Nobody starts out in craft brewing realizing a return on their investment. These are people who are understaffed even after decades of work. They are not making a huge amount of money. These are people who have voluntarily entered an industry that they absolutely and concretely know is controlled by a handful of very large multinational companies. This is a decision that they have made based on love. They love brewing; they love beer; they want to share their passion for it with you.They want you to be able to drink better beer and they are essentially risking, if not their lives, then certainly their financial solvency in order to make that happen.
And this is the best part: It’s not a fiction. Craft Brewers are absolutely the underdogs. You can use the existing narrative structure to your advantage while telling the truth! No fabrication is necessary.
Beau’s already knows this: They built their media image into the brewery from the outset. They’re constantly promoting the fact that they’re local, organic, and family run. They understand the value of promotion and marketing their image. I’m relatively sure that I’ve seen more newspaper articles about them this year than I have seen for all of the other craft breweries combined. Beau’s Lug Tread won the Golden Tap Award this year for Best Regularly Produced Beer in Ontario. I don’t necessarily agree that it is the best regularly produced beer in Ontario (it’s not without its charm), but I have to concede that it is potentially the most heavily marketed craft beer in Ontario and that it has the most iconic packaging. In a contest with online voting, that’s probably functionally the same thing.

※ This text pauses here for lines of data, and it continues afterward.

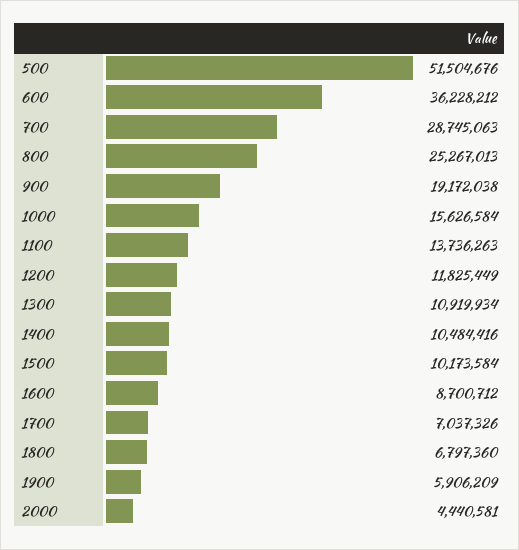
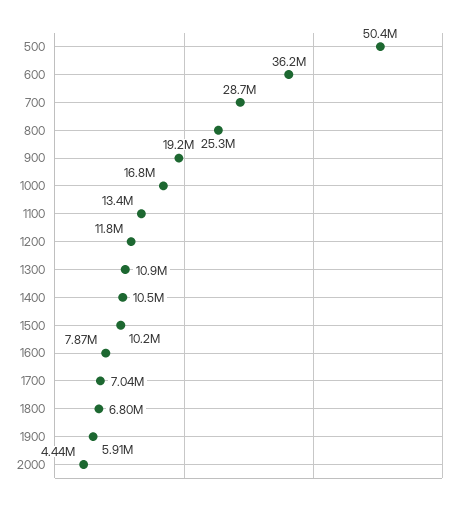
  {
-   "500": 51504676,
+   "500": 50400000,
    "600": 36228212,
    "700": 28745063,
    "800": 25267013,
    "900": 19172038,
-   "1000": 15626584,
+   "1000": 16800000,
-   "1100": 13736263,
+   "1100": 13400000,
    "1200": 11825449,
    "1300": 10919934,
    "1400": 10484416,
    "1500": 10173584,
-   "1600": 8700712,
+   "1600": 7870000,
    "1700": 7037326,
    "1800": 6797360,
    "1900": 5906209,
    "2000": 4440581
  }

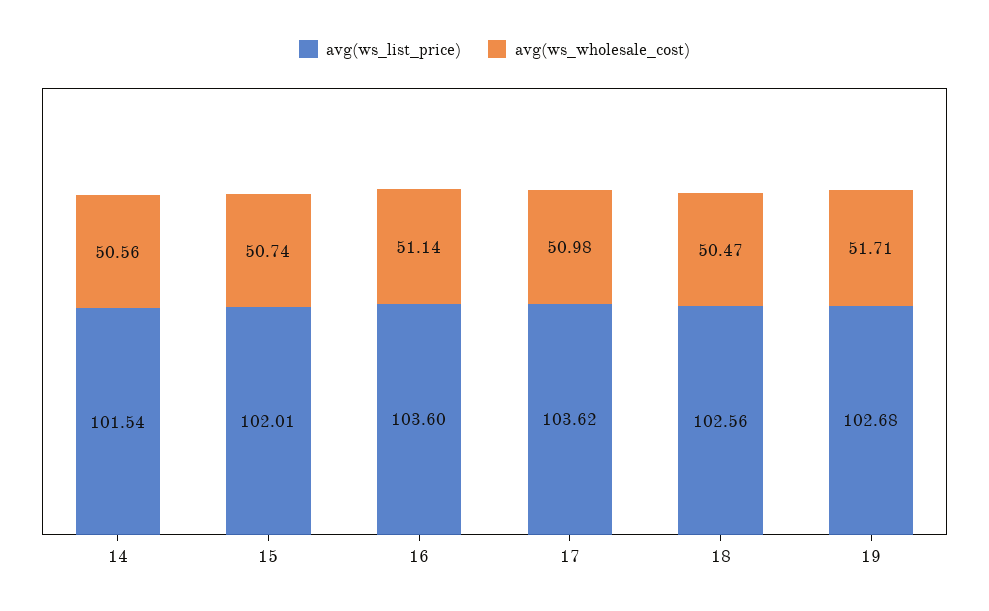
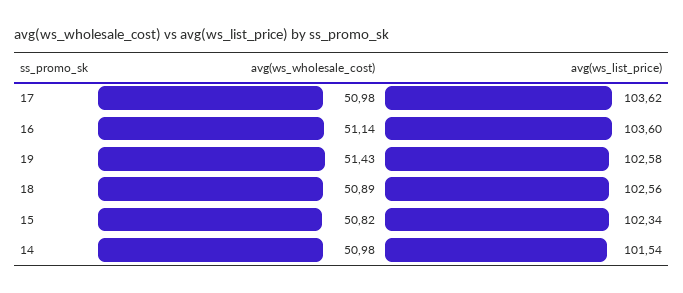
  {
    "avg(ws_list_price)": {
      "14": 101.54,
-     "15": 102.01,
+     "15": 102.34,
      "16": 103.6,
      "17": 103.62,
      "18": 102.56,
-     "19": 102.68
+     "19": 102.58
    },
    "avg(ws_wholesale_cost)": {
-     "14": 50.56,
+     "14": 50.98,
-     "15": 50.74,
+     "15": 50.82,
      "16": 51.14,
      "17": 50.98,
-     "18": 50.47,
+     "18": 50.89,
-     "19": 51.71
+     "19": 51.43
    }
  }

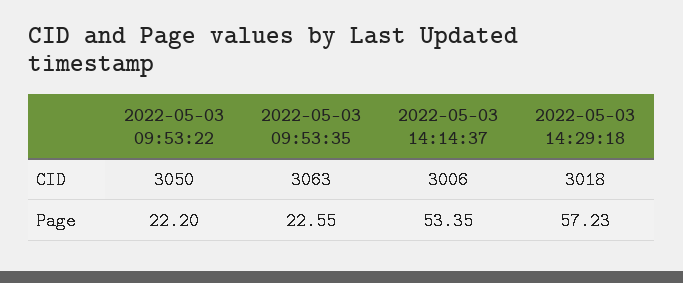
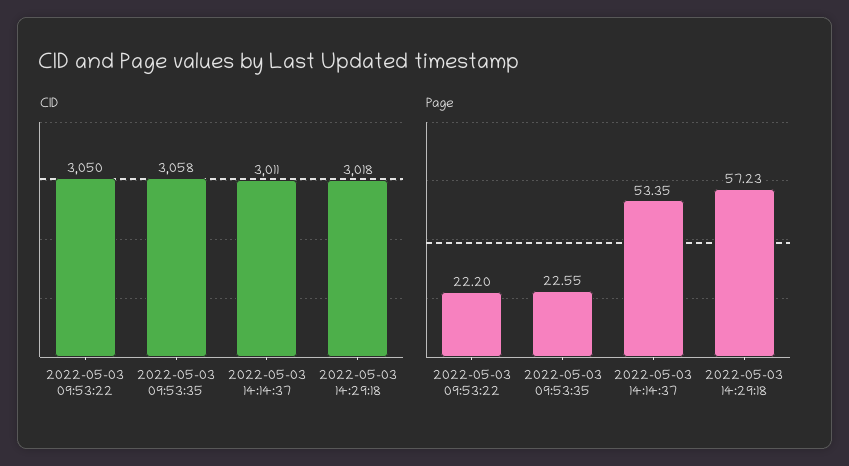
  {
    "CID": {
      "2022-05-03 09:53:22": 3050,
-     "2022-05-03 09:53:35": 3063,
+     "2022-05-03 09:53:35": 3058,
-     "2022-05-03 14:14:37": 3006,
+     "2022-05-03 14:14:37": 3011,
      "2022-05-03 14:29:18": 3018
    },
    "Page": {
      "2022-05-03 09:53:22": 22.2,
      "2022-05-03 09:53:35": 22.55,
      "2022-05-03 14:14:37": 53.35,
      "2022-05-03 14:29:18": 57.23
    }
  }

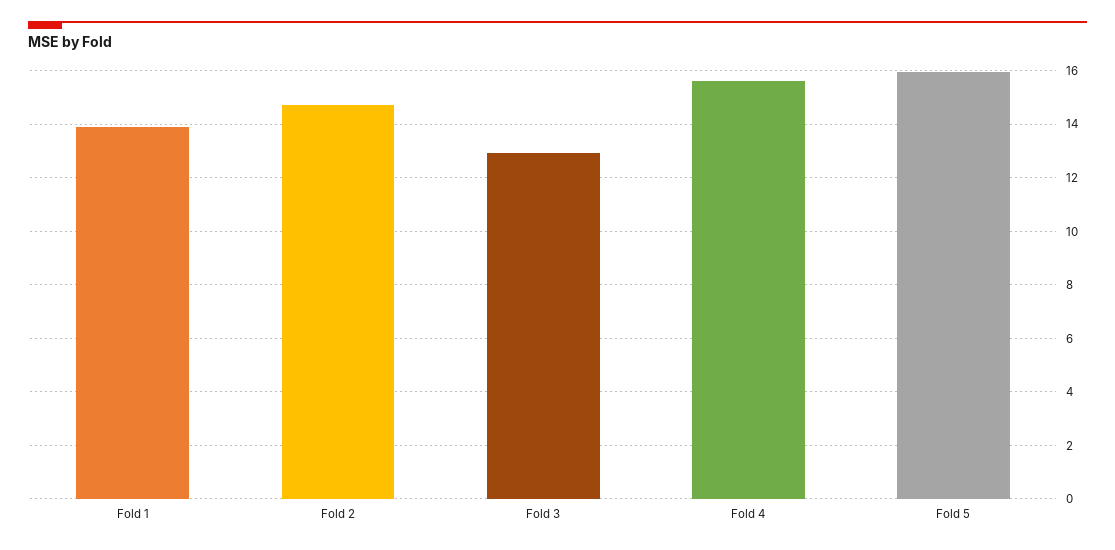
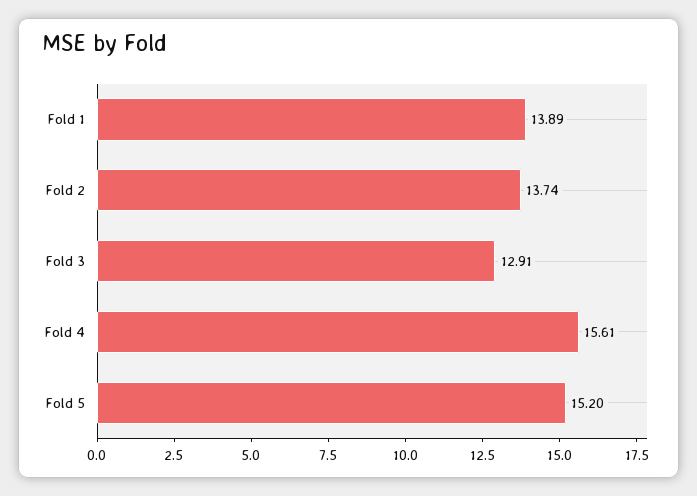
  {
    "Fold 1": 13.89,
-   "Fold 2": 14.75,
+   "Fold 2": 13.74,
    "Fold 3": 12.91,
    "Fold 4": 15.61,
-   "Fold 5": 16
+   "Fold 5": 15.2
  }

Think about the stories in the craft brewing industry. The guys at Black Oak, for instance, quit their jobs just over a decade ago to follow the dream and they work incredibly hard every day. They’re winning awards for their tenth anniversary beer. Paul Dickey has come out of semi-retirement to launch Cheshire Valley Brewing on a full time basis because it’s what he loves doing. Mike Lackey over at Great Lakes moved up to brewer after nearly 20 years with the organization and most of what he’s doing is very popular and well received. If that’s not local boy made good, I don’t know what is.
Just about every indepedent brewery in Ontario has a similar story. The truth is they’re all underdogs. If you control 0.025% of the market, it’s just a fact that you have to live with. The stories are all relatable, and I suspect that it can’t hurt to tell them since it gives the consumer something to associate the brewery with. As much as brewers want to think that it’s all about the product, it isn’t. It’s about the product and its perception and the appeal of that product to the consumer. Even the largest Ontario based Craft Brewer has a legitimate claim to exploit this inculcate societal desire to root for the underdog and if you want to expand sales and awareness it’s a powerful tool. Potentially the OCB could pull it off.
All I know is that if this force is capable of getting people to like Sean Astin’s acting, it’s capable of anything.
“……the most heavily marketed craft beer in Ontario……” *cough cough* Mill St……
Well, Mill St. does have more product placement, for sure, but it’s less savvy and less personable.